Material to process >>
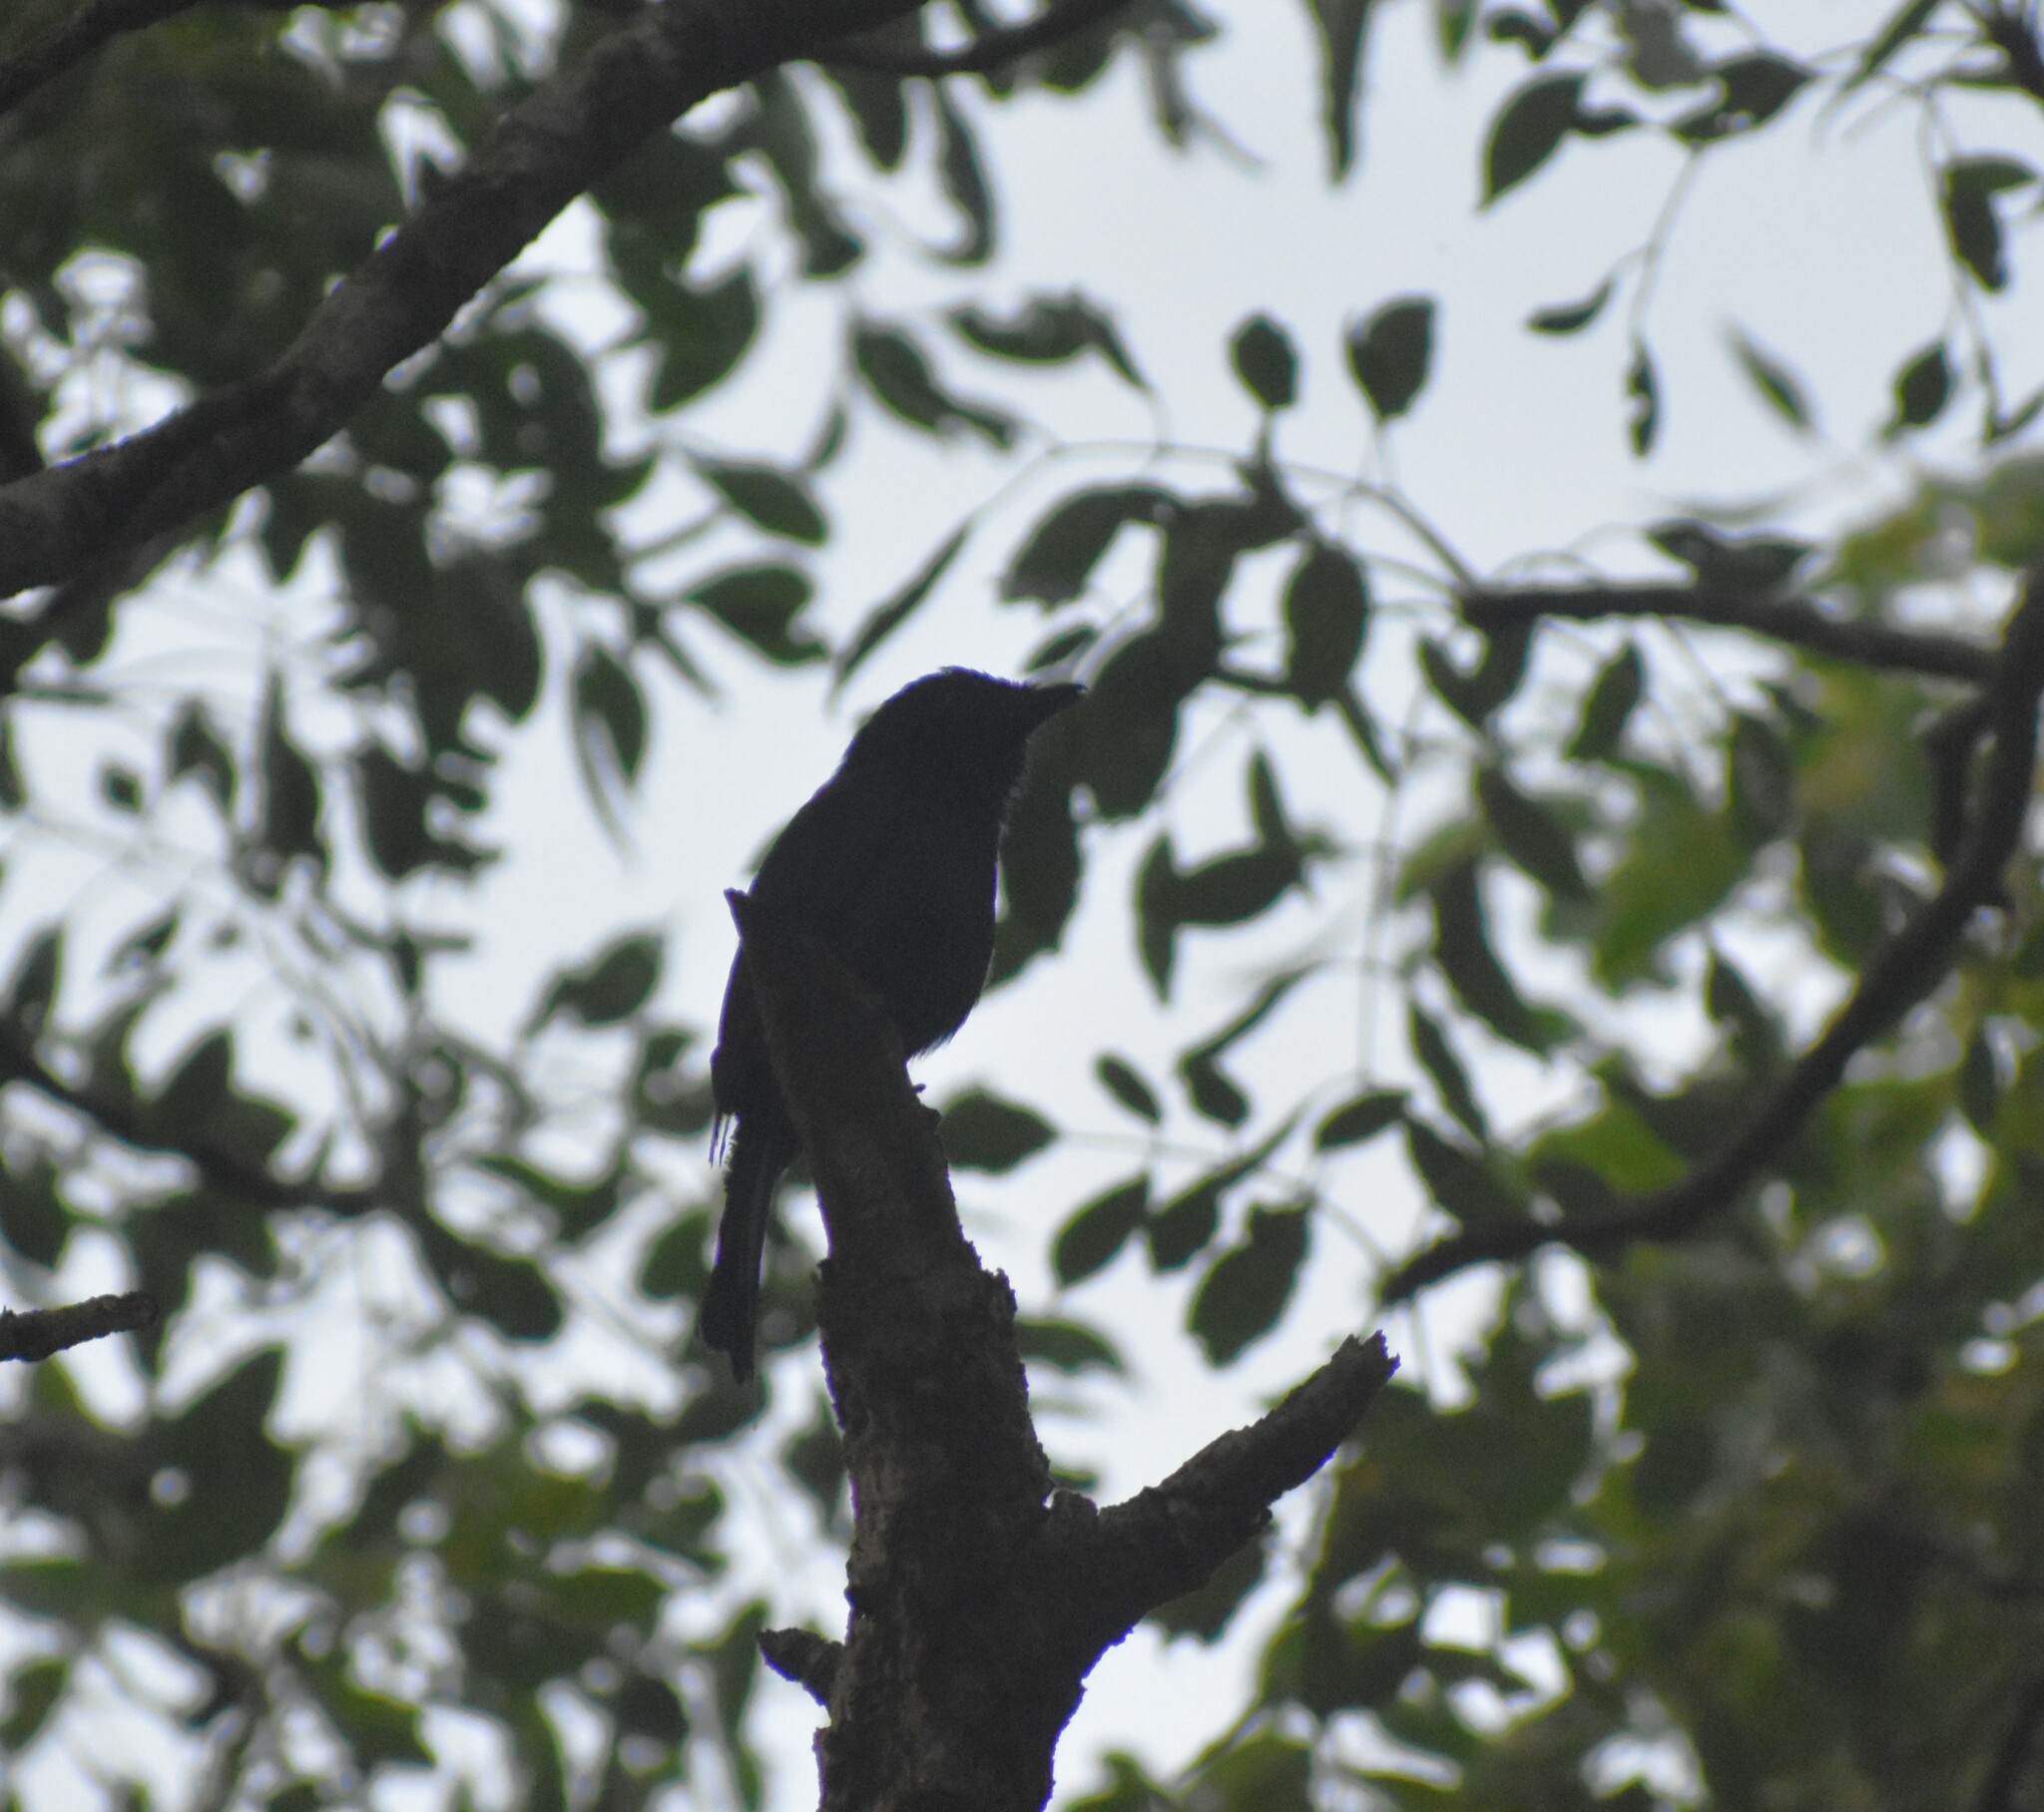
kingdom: Animalia
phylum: Chordata
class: Aves
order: Passeriformes
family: Dicruridae
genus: Dicrurus
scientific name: Dicrurus ludwigii
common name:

To do >>
Extract every line of text from the listing above without changing a word, and leave out the pictures.

Output below >>
kingdom: Animalia
phylum: Chordata
class: Aves
order: Passeriformes
family: Dicruridae
genus: Dicrurus
scientific name: Dicrurus ludwigii
common name:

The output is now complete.